TEXT PROVIDED
Hello there. I have a trading app connected to Interactive Brokers, and some weird race behaviour that I would welcome some opinion on. I’ve been able to reproduce the error through a stylised example below. I would welcome some help as to what I’m doing wrong, or better understanding why test-race-2 below is a bad pattern.
Thank you!!
(def data-deliverer (atom {}))
(def data-container (atom {}))
(defn request-historical-data!
"This is the function that calls Interactive brokers and returns some data, and delivers the promise on completion"
[req-id]
(swap! data-container assoc req-id [1 2 3 4])
(deliver (get @data-deliverer req-id) true))
(defn historical-request!
"Start a request, update maps monitoring it, and return req-id on completion."
[]
(let [req-id (rand-int 1000)]
(swap! data-container assoc req-id [])
(swap! data-deliverer assoc req-id (promise))
(request-historical-data! req-id); sends the request to distant server
(deref (get @data-deliverer req-id)); my assumption is this blocks
req-id))
(defn test-race-1
"This works and will log all the received quotes"
[]
(let [req-id (historical-request!)]
(doseq [hq (get @data-container req-id)]
(println hq))))
(defn test-race-2
"This does not work, it will print nothing, even though the request was processed and the data is present, but I presume came too late"

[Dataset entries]

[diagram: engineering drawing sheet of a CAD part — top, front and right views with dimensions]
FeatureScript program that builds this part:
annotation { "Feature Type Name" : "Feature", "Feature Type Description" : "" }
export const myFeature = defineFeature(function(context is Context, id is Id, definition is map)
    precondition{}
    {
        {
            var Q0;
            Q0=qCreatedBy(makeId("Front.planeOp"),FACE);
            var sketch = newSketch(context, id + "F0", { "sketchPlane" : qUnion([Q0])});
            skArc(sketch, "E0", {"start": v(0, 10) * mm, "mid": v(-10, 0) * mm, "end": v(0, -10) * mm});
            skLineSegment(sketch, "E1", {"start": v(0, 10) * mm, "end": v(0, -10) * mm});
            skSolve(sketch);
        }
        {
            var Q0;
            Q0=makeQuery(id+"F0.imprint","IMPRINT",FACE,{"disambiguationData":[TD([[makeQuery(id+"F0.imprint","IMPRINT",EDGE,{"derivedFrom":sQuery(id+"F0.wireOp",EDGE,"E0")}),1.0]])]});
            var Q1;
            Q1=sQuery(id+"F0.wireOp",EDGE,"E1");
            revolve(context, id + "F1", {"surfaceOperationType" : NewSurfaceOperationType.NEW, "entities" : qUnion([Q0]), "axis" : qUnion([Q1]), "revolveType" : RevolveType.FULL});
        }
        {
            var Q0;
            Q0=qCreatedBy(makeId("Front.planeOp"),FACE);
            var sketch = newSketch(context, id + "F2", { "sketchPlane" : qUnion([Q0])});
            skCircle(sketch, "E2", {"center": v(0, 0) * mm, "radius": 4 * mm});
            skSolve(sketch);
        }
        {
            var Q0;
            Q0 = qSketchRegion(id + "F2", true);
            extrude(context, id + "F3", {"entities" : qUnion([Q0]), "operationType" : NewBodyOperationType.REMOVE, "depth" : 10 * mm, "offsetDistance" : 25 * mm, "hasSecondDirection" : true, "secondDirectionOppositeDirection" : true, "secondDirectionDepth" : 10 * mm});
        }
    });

WHAT IS BEING ASKED
Can you extract the Clojure race-condition text shown above, before the entries, and reproduce it word for word from start to finish?

WRITTEN RESPONSE
Hello there. I have a trading app connected to Interactive Brokers, and some weird race behaviour that I would welcome some opinion on. I’ve been able to reproduce the error through a stylised example below. I would welcome some help as to what I’m doing wrong, or better understanding why test-race-2 below is a bad pattern.
Thank you!!
(def data-deliverer (atom {}))
(def data-container (atom {}))
(defn request-historical-data!
"This is the function that calls Interactive brokers and returns some data, and delivers the promise on completion"
[req-id]
(swap! data-container assoc req-id [1 2 3 4])
(deliver (get @data-deliverer req-id) true))
(defn historical-request!
"Start a request, update maps monitoring it, and return req-id on completion."
[]
(let [req-id (rand-int 1000)]
(swap! data-container assoc req-id [])
(swap! data-deliverer assoc req-id (promise))
(request-historical-data! req-id); sends the request to distant server
(deref (get @data-deliverer req-id)); my assumption is this blocks
req-id))
(defn test-race-1
"This works and will log all the received quotes"
[]
(let [req-id (historical-request!)]
(doseq [hq (get @data-container req-id)]
(println hq))))
(defn test-race-2
"This does not work, it will print nothing, even though the request was processed and the data is present, but I presume came too late"